**SELECTED EXCERPT:**
+++++

Package 'sisters'

Title: Runs various sister group comparisons to test hypotheses about diversification
Description: Sister groups are pairs of clades that differ in a key character. If that character leads to higher diversification rate, then clades with that trait should have more species than their sisters. There are several tests to see if this is the case, ranging from a basic sign test to more complex ones (many implemented in the ape package). This package can identify sister groups that differ in a binary trait and perform all the relevant tests. It can also discretize a continuous trait into a binary "high" vs "low" state.
Authors: Brian O'Meara [aut, cre]
Maintainer: Brian O'Meara <[email protected]>
License: GPL-3
Version: 0.0.0.9000
Built: 2024-10-23 03:13:54 UTC
Source: https://github.com/bomeara/sisters

Help Index


Clean up trait and tree

Description

Does basic formatting and cleanup: makes sure the taxa are the same order in both, makes sure row names of the data are taxa, etc. Relies on geiger's treedata function. The first_col_names is for software like hisse, where the first column is often taxon names.

Usage

sis_clean(phy, traits, first_col_names = FALSE)

Arguments

phy

A phylo object

traits

A data.frame of traits

first_col_names

Boolean on whether the first column has names.

Value

a list with phy and traits elements


Discretize continuous trait data

Description

Converts a vector of numbers into a vector of 0 and 1 based on whether they are below or above some value. There are two ways to do this: based on percentile or based on a numeric cutoff. By default, it will separate it based on the 50th percentile (cutoff of 0.5), but you can change the cutoff value and whether it is used as percentile or trait value.

Usage

sis_discretize(x, cutoff = 0.5, use_percentile = TRUE)

+++++

**EXTRACTED INFORMATION:**
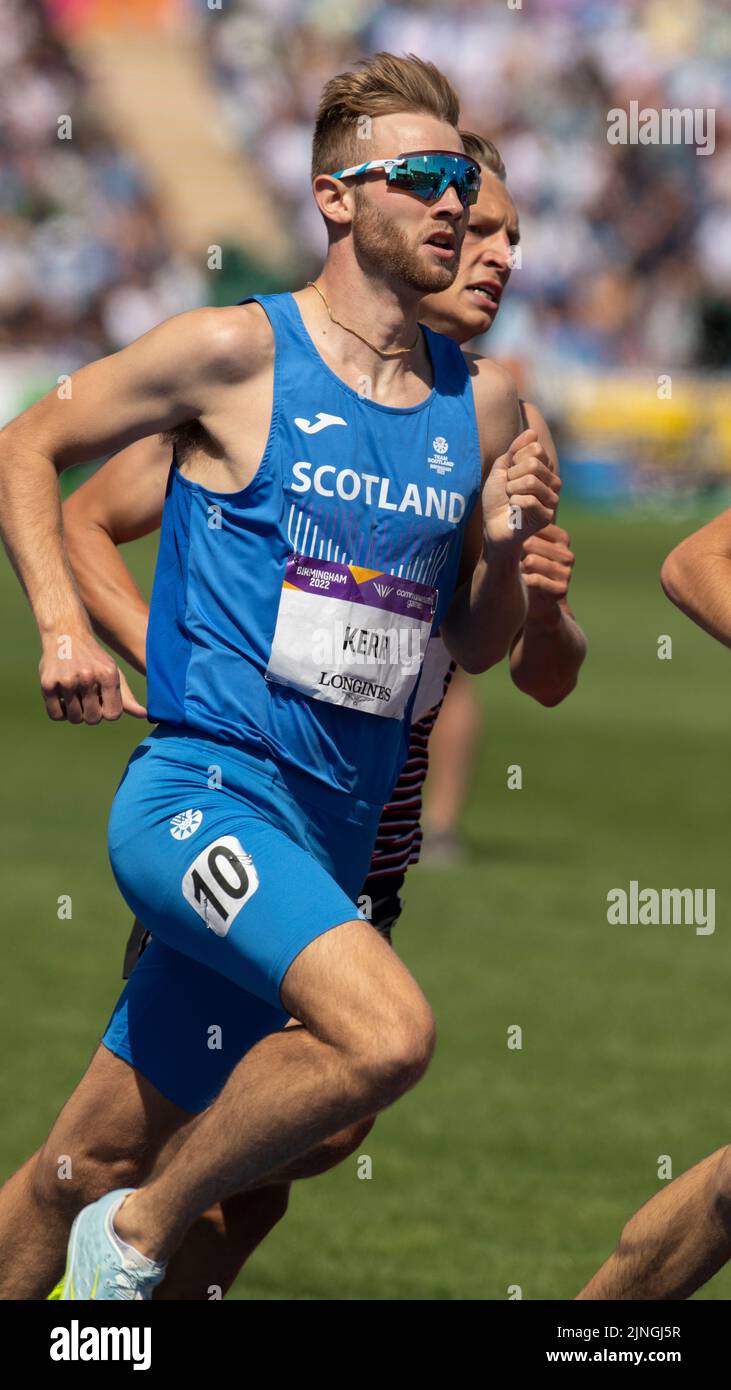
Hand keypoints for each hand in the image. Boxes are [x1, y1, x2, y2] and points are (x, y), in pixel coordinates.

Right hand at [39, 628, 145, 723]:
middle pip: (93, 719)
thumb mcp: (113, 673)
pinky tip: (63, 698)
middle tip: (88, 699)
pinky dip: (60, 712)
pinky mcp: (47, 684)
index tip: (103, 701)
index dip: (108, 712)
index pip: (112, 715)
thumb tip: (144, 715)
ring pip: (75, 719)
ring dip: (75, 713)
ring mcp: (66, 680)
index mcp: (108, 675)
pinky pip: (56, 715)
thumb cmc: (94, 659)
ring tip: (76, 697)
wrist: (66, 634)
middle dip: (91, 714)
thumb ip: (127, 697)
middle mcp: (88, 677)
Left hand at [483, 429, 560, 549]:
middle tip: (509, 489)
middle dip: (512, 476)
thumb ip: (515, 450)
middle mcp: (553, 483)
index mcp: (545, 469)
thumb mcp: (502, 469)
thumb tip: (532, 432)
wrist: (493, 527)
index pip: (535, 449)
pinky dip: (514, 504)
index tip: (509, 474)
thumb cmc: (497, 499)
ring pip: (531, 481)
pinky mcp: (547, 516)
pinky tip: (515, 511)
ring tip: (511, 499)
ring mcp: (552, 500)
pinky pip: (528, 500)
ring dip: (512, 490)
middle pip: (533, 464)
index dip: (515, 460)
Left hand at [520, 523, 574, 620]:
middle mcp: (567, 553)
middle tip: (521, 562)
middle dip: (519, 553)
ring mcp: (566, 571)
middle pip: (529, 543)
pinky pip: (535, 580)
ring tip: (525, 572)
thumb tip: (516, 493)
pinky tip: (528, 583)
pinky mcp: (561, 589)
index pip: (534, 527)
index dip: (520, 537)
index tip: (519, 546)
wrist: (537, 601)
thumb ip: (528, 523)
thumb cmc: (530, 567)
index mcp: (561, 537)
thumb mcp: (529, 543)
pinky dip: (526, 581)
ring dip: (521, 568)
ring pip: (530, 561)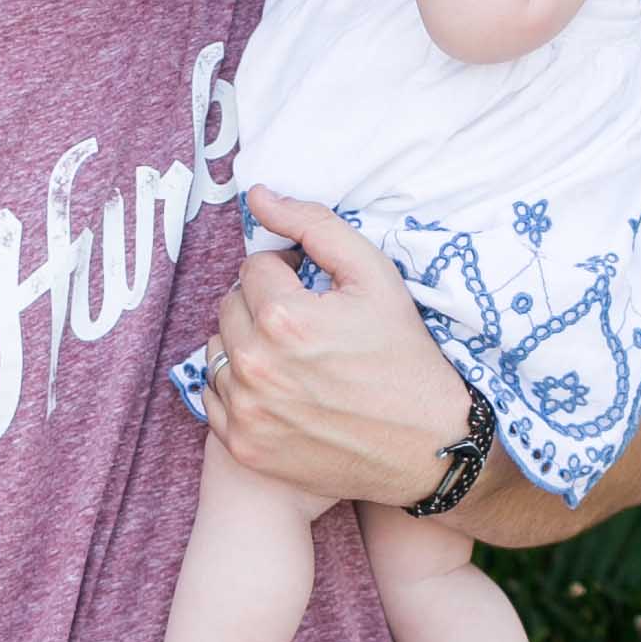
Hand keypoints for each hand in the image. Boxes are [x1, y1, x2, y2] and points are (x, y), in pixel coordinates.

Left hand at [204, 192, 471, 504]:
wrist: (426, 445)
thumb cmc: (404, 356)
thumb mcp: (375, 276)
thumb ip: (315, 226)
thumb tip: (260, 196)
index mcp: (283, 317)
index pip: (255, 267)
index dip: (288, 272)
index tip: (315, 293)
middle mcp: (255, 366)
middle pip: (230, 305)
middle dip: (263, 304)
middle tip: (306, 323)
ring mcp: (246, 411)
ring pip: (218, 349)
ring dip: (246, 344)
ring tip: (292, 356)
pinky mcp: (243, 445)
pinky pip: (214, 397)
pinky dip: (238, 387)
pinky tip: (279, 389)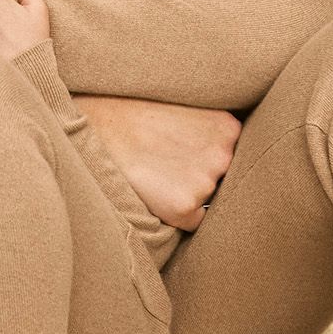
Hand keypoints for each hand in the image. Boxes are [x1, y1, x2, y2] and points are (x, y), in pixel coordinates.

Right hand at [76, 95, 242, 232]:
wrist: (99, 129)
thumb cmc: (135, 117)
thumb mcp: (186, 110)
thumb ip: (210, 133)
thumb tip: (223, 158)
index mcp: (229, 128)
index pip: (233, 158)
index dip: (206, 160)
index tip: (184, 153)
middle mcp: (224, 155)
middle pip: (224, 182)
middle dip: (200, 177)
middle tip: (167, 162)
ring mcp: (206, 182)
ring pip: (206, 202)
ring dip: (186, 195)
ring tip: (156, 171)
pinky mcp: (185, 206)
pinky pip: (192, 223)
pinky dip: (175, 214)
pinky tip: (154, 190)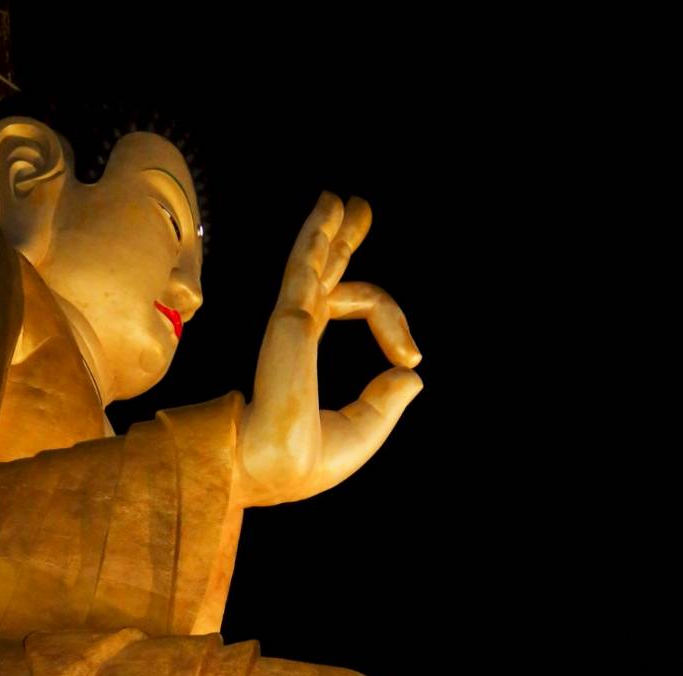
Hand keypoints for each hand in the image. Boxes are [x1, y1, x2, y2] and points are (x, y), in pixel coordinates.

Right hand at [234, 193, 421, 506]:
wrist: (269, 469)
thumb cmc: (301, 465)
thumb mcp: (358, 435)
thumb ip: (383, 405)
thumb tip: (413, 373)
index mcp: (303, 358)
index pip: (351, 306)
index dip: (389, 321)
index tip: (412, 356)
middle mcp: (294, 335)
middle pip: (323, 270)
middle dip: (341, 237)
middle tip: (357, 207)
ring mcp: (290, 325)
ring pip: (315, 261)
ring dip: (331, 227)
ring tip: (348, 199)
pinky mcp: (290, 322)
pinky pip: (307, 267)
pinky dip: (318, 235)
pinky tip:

+++++

**TASKS FOR THIS EXERCISE:**
#1 Answer these questions about the sisters package documentation:
(a) Which license is the package released under?
(b) Which function from geiger does sis_clean rely on?
(c) What default cutoff does sis_discretize use, and which percentile does that correspond to?
#2 Resume the sisters package documentation after its last line and continue it in the same style.

**RESULTS:**
#1
(a) GPL-3
(b) treedata
(c) A cutoff of 0.5, which corresponds to the 50th percentile.

#2
Arguments

x

Vector of continuous trait values

cutoff

Value to use as cutoff. If percentile, 0.3 = 30th percentile, etc.

use_percentile

If TRUE, use cutoff as percentile

Value

a vector of 0 and 1 (and NAs)


Is the taxon in one of the sister groups

Description

Utility function for tossing out taxa already used

Usage

sis_find_taxon(taxon, sisters)

Arguments

taxon

Node number of taxon

sisters

Data.frame from sis_get_sisters()

Value

data.frame of whether the taxon is in the left or right sister group, or any


Get comparison format

Description

Convert a data.frame of all sister groups (from sis_get_sisters) and a vector of 0 and 1 (with names equal to taxon names) to a data.frame with the sister groups that differ in traits.

Usage

sis_format_comparison(sisters, trait, phy)

Arguments

sisters

Data.frame from sis_get_sisters()

trait

vector of 0/1 data

phy

A phylo object

Value

data.frame where each row is a sister group comparison.

Examples

data(geospiza, package="geiger")
cleaned <- sis_clean(geospiza$phy, geospiza$dat)
phy <- cleaned$phy
traits <- cleaned$traits
trait <- sis_discretize(traits[,1])
sisters <- sis_get_sisters(phy, ncores=2)
sisters_comparison <- sis_format_comparison(sisters, trait, phy)
print(sisters_comparison)

Get simplified comparison format suitable for passing into other functions

Description

Get simplified comparison format suitable for passing into other functions

Usage

sis_format_simpified(sisters_comparison)

Arguments

sisters_comparison

Data.frame from sis_format_comparison

Value

Data.frame of two columns: diversity with state 0 and state 1, where each row is a sister group comparison


Get monomorphic trait

Description

Get monomorphic trait

Usage

sis_get_monomorphic(trait)

Arguments

trait

Vector of trait values

Value

The state all taxa have if monomorphic; NA otherwise


Get sister groups for a node

Description

For a node, gives the taxa on each side. Note that the output is a data.frame with lists

Usage

sis_get_sister_pair(node, phy)

Arguments

node

Node number

phy

A phylo object

Value

a data.frame with the node numbers and columns with the tip labels of the two descendant clades


Get sister groups for all internal nodes

Description

For each node, return the vector of tip numbers for taxa on each side. It is sorted so that sister groups with fewer taxa are arranged at the top.

Usage

sis_get_sisters(phy, ncores = 2)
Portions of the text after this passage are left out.